Edwards was also Ant’s musical director, so it’s inevitable that, somewhere in the current setup, there’s a little bit of Tom. As a tribute, it’s magnificent, because Ant really is back to the top of his game. His last tour saw him performing the Kings of the Wild Frontier album in its entirety, but this time he’ll be back to a more traditional one, dubbed “Anthems,” though he’ll be throwing in some obscure b-sides too. What we know is that we’ll get the classics: “Stand and Deliver,” “Ant Music,” “Dog Eat Dog,” “Goody Two Shoes,” “Prince Charming,” and so on. He’s played them a thousand times, and he never gets sick of them.

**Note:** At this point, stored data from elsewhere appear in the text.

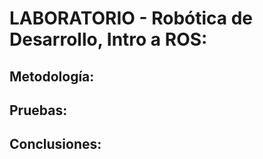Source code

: # LABORATORIO - Robótica de Desarrollo, Intro a ROS:


## Metodología:

##  Pruebas:

 

## Conclusiones:

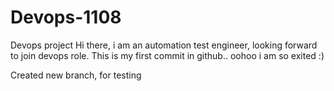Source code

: # Devops-1108
Devops project
Hi there, 
i am an automation test engineer, looking forward to join devops role.
This is my first commit in github.. oohoo i am so exited :)

Created new branch, for testing
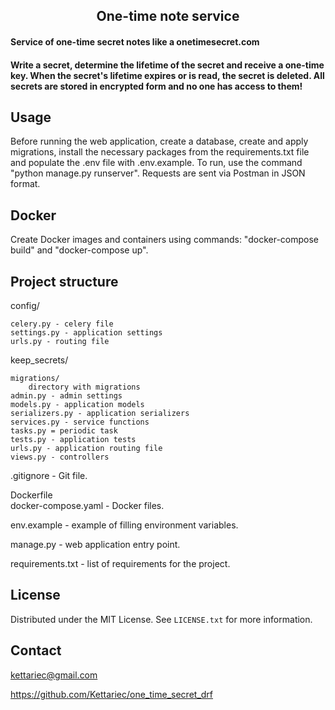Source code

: <h2 align="center">One-time note service</h2>

#### Service of one-time secret notes like a onetimesecret.com
#### Write a secret, determine the lifetime of the secret and receive a one-time key. When the secret's lifetime expires or is read, the secret is deleted. All secrets are stored in encrypted form and no one has access to them!


<!-- USAGE EXAMPLES -->
## Usage

Before running the web application, create a database, create and apply migrations, install the necessary packages from the requirements.txt file and populate the .env file with .env.example. To run, use the command "python manage.py runserver". Requests are sent via Postman in JSON format.


## Docker 
Create Docker images and containers using commands: "docker-compose build" and "docker-compose up".


## Project structure

config/

    celery.py - celery file
    settings.py - application settings
    urls.py - routing file

keep_secrets/

    migrations/
        directory with migrations
    admin.py - admin settings
    models.py - application models
    serializers.py - application serializers
    services.py - service functions
    tasks.py = periodic task
    tests.py - application tests
    urls.py - application routing file
    views.py - controllers

.gitignore - Git file.

Dockerfile <br>
docker-compose.yaml - Docker files.

env.example - example of filling environment variables.

manage.py - web application entry point.

requirements.txt - list of requirements for the project.

<!-- LICENSE -->
## License

Distributed under the MIT License. See `LICENSE.txt` for more information.


<!-- CONTACT -->
## Contact

kettariec@gmail.com

https://github.com/Kettariec/one_time_secret_drf
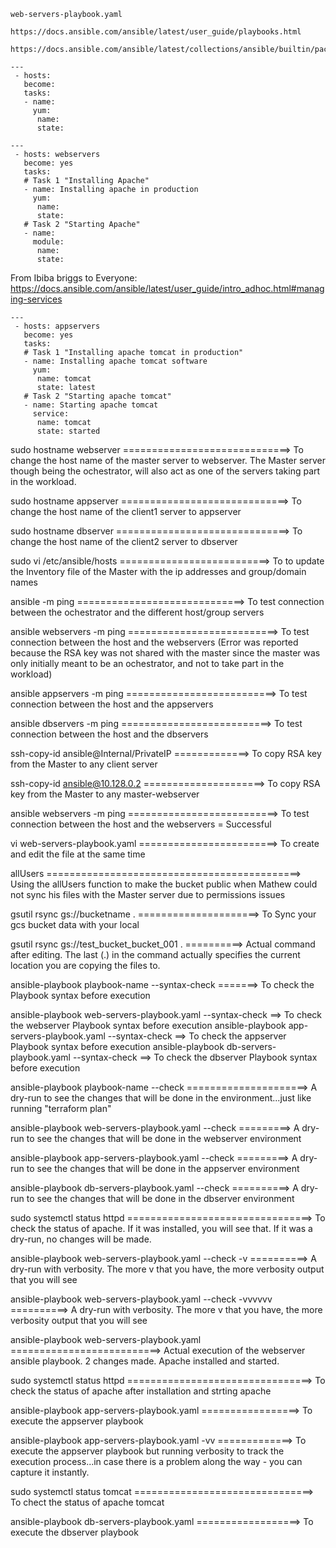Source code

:   
	web-servers-playbook.yaml

	https://docs.ansible.com/ansible/latest/user_guide/playbooks.html

	https://docs.ansible.com/ansible/latest/collections/ansible/builtin/package_module.html

	---
	 - hosts: 
	   become: 
	   tasks:
	   - name: 
	     yum:
	      name: 
	      state:

	---
	 - hosts: webservers
	   become: yes
	   tasks: 
	   # Task 1 "Installing Apache"
	   - name: Installing apache in production
	     yum: 
	      name: 
	      state:
	   # Task 2 "Starting Apache"
	   - name:
	     module:
	      name: 
	      state:

From  Ibiba briggs  to  Everyone:
	https://docs.ansible.com/ansible/latest/user_guide/intro_adhoc.html#managing-services

	---
	 - hosts: appservers
	   become: yes
	   tasks: 
	   # Task 1 "Installing apache tomcat in production"
	   - name: Installing apache tomcat software
	     yum: 
	      name: tomcat
	      state: latest
	   # Task 2 "Starting apache tomcat"
	   - name: Starting apache tomcat
	     service:
	      name: tomcat
	      state: started


sudo hostname webserver =============================> To change the host name of the master server to webserver. The Master server though being the ochestrator, will also act as one of the servers taking part in the workload.

sudo hostname appserver =============================> To change the host name of the client1 server to appserver

sudo hostname dbserver ==============================> To change the host name of the client2 server to dbserver

sudo vi /etc/ansible/hosts ==========================> To to update the Inventory file of the Master with the ip addresses and group/domain names

ansible <group> -m ping =============================> To test connection between the ochestrator and the different host/group servers

ansible webservers -m ping ==========================> To test connection between the host and the webservers (Error was reported because the RSA key was not shared with the master since the master was only initially meant to be an ochestrator, and not to take part in the workload)

ansible appservers -m ping ==========================> To test connection between the host and the appservers

ansible dbservers -m ping ==========================> To test connection between the host and the dbservers

ssh-copy-id ansible@Internal/PrivateIP =============> To copy RSA key from the Master to any client server

ssh-copy-id ansible@10.128.0.2 =====================> To copy RSA key from the Master to any master-webserver

ansible webservers -m ping ==========================> To test connection between the host and the webservers = Successful

vi web-servers-playbook.yaml ========================> To create and edit the file at the same time

allUsers ============================================> Using the allUsers function to make the bucket public when Mathew could not sync his files with the Master server due to permissions issues

gsutil rsync gs://bucketname .  =====================> To Sync your gcs bucket data with your local

gsutil rsync gs://test_bucket_bucket_001 . ==========> Actual command after editing. The last (.) in the command actually specifies the current location you are copying the files to.

ansible-playbook playbook-name --syntax-check =======> To check the Playbook syntax before execution

ansible-playbook web-servers-playbook.yaml --syntax-check ==> To check the webserver Playbook syntax before execution
ansible-playbook app-servers-playbook.yaml --syntax-check ==> To check the appserver Playbook syntax before execution
ansible-playbook db-servers-playbook.yaml --syntax-check  ==> To check the dbserver Playbook syntax before execution

ansible-playbook playbook-name --check =====================> A dry-run to see the changes that will be done in the environment...just like running "terraform plan"

ansible-playbook web-servers-playbook.yaml --check =========> A dry-run to see the changes that will be done in the webserver environment

ansible-playbook app-servers-playbook.yaml --check =========> A dry-run to see the changes that will be done in the appserver environment

ansible-playbook db-servers-playbook.yaml --check ==========> A dry-run to see the changes that will be done in the dbserver environment

sudo systemctl status httpd ================================> To check the status of apache. If it was installed, you will see that. If it was a dry-run, no changes will be made.

ansible-playbook web-servers-playbook.yaml --check -v ==========> A dry-run with verbosity. The more v that you have, the more verbosity output that you will see

ansible-playbook web-servers-playbook.yaml --check -vvvvvv ==========> A dry-run with verbosity. The more v that you have, the more verbosity output that you will see

ansible-playbook web-servers-playbook.yaml ==========================> Actual execution of the webserver ansible playbook. 2 changes made. Apache installed and started. 

sudo systemctl status httpd ================================> To check the status of apache after installation and strting apache

ansible-playbook app-servers-playbook.yaml =================> To execute the appserver playbook

ansible-playbook app-servers-playbook.yaml -vv =============> To execute the appserver playbook but running verbosity to track the execution process...in case there is a problem along the way - you can capture it instantly.

sudo systemctl status tomcat ===============================> To chect the status of apache tomcat

ansible-playbook db-servers-playbook.yaml ==================> To execute the dbserver playbook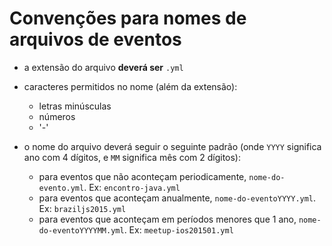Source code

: # Convenções para nomes de arquivos de eventos

- a extensão do arquivo **deverá ser** `.yml`

- caracteres permitidos no nome (além da extensão):
  - letras minúsculas
  - números
  - '-'

- o nome do arquivo deverá seguir o seguinte padrão (onde `YYYY` significa ano com 4 dígitos, e `MM` significa mês com 2 dígitos):
  - para eventos que não aconteçam periodicamente, `nome-do-evento.yml`. Ex: `encontro-java.yml`
  - para eventos que aconteçam anualmente, `nome-do-eventoYYYY.yml`. Ex: `braziljs2015.yml`
  - para eventos que aconteçam em períodos menores que 1 ano, `nome-do-eventoYYYYMM.yml`. Ex: `meetup-ios201501.yml`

“If I went to see Roxy Music, I’d want to hear ‘Virginia Plain’,” Ant says. “In fact, I’d probably want to hear some more of the b-sides, to be quite honest, but you want to hear the ones that brought you to the party in the first place. I'm not gonna bite the hand that feeds me. I really do enjoy singing the a-sides, because I’m always trying to get them right, get them sounding absolutely as close as I can to the original singles. If you come and see it live, it’s close to the original, but a lot heavier.”

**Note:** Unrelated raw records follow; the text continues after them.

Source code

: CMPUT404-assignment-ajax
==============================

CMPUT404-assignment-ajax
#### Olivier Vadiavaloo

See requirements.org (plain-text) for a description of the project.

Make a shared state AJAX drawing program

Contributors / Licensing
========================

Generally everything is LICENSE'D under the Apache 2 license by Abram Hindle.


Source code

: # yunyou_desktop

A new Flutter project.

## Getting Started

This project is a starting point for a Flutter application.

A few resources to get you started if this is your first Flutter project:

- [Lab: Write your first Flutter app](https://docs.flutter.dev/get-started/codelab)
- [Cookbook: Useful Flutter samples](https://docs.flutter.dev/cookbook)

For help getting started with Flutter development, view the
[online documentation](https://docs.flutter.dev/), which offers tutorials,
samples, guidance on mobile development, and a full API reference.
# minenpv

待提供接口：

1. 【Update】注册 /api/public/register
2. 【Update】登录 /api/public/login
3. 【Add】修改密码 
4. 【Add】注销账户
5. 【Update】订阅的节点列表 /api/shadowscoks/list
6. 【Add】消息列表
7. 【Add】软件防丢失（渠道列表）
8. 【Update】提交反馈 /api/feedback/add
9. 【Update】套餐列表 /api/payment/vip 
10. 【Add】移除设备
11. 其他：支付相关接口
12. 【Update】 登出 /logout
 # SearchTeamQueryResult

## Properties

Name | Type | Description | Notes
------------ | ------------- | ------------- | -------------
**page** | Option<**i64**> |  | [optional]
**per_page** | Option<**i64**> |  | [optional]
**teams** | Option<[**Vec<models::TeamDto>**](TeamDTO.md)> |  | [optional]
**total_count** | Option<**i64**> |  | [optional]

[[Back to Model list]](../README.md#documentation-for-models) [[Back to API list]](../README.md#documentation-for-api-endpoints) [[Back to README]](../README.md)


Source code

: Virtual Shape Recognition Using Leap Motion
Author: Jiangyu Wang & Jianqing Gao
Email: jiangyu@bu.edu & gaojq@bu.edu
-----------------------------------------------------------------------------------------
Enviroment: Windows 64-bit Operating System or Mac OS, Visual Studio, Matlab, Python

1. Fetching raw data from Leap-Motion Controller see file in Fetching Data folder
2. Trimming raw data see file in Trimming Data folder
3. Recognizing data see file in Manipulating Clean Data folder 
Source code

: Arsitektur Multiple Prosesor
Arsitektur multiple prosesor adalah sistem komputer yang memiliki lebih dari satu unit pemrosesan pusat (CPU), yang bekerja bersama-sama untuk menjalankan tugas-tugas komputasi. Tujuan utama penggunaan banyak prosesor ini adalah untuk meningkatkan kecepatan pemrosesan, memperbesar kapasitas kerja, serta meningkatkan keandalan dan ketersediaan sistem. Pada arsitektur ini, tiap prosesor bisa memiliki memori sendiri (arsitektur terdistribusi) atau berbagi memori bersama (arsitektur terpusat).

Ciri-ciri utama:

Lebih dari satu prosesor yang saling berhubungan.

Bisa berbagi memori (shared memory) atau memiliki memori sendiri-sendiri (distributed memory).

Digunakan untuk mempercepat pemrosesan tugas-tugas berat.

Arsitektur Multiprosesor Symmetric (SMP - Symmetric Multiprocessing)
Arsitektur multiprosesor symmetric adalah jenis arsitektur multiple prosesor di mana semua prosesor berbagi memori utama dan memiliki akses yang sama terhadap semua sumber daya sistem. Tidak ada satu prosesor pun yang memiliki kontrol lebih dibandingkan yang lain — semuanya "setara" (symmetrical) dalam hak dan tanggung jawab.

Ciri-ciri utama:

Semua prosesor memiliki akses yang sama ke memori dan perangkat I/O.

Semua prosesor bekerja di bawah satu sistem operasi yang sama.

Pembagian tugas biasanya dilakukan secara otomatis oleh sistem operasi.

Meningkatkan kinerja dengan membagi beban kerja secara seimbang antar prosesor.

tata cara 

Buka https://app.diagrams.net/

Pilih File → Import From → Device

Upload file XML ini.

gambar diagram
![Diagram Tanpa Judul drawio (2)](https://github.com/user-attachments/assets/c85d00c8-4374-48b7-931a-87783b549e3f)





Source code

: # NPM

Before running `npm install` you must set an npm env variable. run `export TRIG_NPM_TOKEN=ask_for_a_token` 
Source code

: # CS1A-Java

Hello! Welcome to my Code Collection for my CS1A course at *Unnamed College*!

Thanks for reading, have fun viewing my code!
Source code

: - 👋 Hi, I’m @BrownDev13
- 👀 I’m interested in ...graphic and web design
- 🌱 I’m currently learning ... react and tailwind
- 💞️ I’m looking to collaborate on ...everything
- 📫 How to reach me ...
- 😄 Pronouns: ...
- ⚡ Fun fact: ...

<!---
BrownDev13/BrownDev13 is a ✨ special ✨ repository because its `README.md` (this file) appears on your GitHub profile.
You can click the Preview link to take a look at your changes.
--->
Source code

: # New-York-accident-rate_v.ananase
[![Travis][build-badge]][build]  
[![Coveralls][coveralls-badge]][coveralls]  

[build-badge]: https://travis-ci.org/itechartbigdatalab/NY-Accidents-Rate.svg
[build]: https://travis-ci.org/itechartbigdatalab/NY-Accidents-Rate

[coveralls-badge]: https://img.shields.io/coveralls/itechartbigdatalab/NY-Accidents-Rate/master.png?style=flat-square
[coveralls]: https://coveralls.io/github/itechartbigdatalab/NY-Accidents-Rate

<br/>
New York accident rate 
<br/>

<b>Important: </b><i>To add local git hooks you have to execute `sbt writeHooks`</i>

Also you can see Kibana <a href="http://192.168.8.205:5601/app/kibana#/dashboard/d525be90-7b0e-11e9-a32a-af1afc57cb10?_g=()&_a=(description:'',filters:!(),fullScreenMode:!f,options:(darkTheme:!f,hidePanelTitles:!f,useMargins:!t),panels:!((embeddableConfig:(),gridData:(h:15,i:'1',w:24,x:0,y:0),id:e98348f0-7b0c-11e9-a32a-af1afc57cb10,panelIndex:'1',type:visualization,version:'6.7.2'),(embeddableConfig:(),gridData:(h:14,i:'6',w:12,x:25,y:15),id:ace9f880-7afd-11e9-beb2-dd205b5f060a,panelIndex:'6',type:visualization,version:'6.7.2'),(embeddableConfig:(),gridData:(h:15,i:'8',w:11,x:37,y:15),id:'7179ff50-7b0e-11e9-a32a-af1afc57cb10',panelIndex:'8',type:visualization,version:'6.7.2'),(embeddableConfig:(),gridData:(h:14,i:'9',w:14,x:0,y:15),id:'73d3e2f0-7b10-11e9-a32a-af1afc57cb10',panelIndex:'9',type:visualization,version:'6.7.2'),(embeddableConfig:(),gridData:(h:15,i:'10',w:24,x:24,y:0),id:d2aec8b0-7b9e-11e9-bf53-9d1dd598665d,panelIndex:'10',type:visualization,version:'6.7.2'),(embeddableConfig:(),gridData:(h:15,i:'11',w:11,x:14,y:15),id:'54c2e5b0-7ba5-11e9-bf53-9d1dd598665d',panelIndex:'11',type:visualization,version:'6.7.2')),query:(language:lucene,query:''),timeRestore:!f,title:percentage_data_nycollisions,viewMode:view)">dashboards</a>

On Tuesday, September 26, Ant will perform at Denver’s Paramount Theatre with L.A. glitter rockers the Glam Skanks. He says that he’s looking forward to playing here — but then, he looks forward to playing everywhere.

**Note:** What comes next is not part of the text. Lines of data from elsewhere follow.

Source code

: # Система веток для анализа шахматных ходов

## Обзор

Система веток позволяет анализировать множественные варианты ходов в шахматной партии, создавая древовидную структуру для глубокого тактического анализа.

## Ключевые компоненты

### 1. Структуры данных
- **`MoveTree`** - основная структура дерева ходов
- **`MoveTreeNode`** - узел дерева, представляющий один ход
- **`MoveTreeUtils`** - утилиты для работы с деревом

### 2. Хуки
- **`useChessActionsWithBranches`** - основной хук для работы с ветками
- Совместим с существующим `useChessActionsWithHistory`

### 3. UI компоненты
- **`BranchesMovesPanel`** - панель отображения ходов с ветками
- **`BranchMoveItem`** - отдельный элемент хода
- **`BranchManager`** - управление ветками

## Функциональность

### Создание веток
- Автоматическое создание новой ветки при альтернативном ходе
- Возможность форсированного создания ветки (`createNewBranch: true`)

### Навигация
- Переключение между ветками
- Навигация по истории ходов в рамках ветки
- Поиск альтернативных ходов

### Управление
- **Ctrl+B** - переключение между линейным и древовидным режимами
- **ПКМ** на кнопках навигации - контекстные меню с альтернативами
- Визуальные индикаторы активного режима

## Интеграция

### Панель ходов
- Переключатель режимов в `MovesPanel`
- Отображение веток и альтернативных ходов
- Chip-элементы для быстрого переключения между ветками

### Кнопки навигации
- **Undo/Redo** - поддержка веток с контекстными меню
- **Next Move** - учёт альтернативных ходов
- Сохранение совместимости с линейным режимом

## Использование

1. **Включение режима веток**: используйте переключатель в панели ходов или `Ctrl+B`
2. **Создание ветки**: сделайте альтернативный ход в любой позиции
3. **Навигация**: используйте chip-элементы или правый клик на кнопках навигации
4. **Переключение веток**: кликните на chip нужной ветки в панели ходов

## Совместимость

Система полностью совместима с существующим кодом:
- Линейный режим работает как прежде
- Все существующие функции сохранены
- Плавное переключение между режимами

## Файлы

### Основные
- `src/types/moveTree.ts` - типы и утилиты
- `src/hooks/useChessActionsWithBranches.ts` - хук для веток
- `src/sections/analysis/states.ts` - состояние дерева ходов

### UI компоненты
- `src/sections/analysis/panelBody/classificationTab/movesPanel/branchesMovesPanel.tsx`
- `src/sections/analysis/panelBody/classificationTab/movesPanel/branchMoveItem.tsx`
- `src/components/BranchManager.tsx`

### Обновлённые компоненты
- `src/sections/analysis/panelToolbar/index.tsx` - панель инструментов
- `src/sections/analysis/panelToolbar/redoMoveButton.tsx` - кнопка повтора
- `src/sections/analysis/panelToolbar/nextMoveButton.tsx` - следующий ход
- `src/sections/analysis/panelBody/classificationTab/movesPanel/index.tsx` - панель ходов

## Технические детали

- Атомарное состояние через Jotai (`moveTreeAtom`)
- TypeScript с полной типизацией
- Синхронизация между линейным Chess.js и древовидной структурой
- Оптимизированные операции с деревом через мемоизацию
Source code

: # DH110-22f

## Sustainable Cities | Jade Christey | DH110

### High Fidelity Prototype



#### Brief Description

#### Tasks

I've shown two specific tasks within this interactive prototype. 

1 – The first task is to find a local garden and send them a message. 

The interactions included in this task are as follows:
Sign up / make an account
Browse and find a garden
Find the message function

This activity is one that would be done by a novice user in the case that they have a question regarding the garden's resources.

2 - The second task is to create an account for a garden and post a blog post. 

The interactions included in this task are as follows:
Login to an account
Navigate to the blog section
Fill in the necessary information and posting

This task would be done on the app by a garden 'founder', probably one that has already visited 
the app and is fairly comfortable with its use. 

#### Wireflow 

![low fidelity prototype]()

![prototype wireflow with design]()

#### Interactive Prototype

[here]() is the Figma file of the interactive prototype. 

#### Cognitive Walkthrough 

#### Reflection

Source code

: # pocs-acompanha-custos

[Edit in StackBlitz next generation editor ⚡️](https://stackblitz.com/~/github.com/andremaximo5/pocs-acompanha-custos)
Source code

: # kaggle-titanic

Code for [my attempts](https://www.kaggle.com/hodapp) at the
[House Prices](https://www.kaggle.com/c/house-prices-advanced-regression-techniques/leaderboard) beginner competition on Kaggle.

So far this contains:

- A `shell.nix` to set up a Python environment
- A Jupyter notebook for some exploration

“Each state you play — you might get on the bus and it’s snowing, you go to sleep, wake up, and you’ll be in a desert somewhere,” he says. “Every state is a new country, almost — different food, different accents, and every town’s been pretty good to me. I think I’ve managed to tour the States with every album I’ve made. It’s good to be able to go there and play. I’ve been to Denver a number of times and had a really good time. Hopefully, I’ll have another one.”

Of that, there’s little doubt.

Adam Ant plays, with the Glam Skanks, 8 p.m. Tuesday, September 26, Paramount Theatre, 1621 Glenarm Place, 303-623-0106.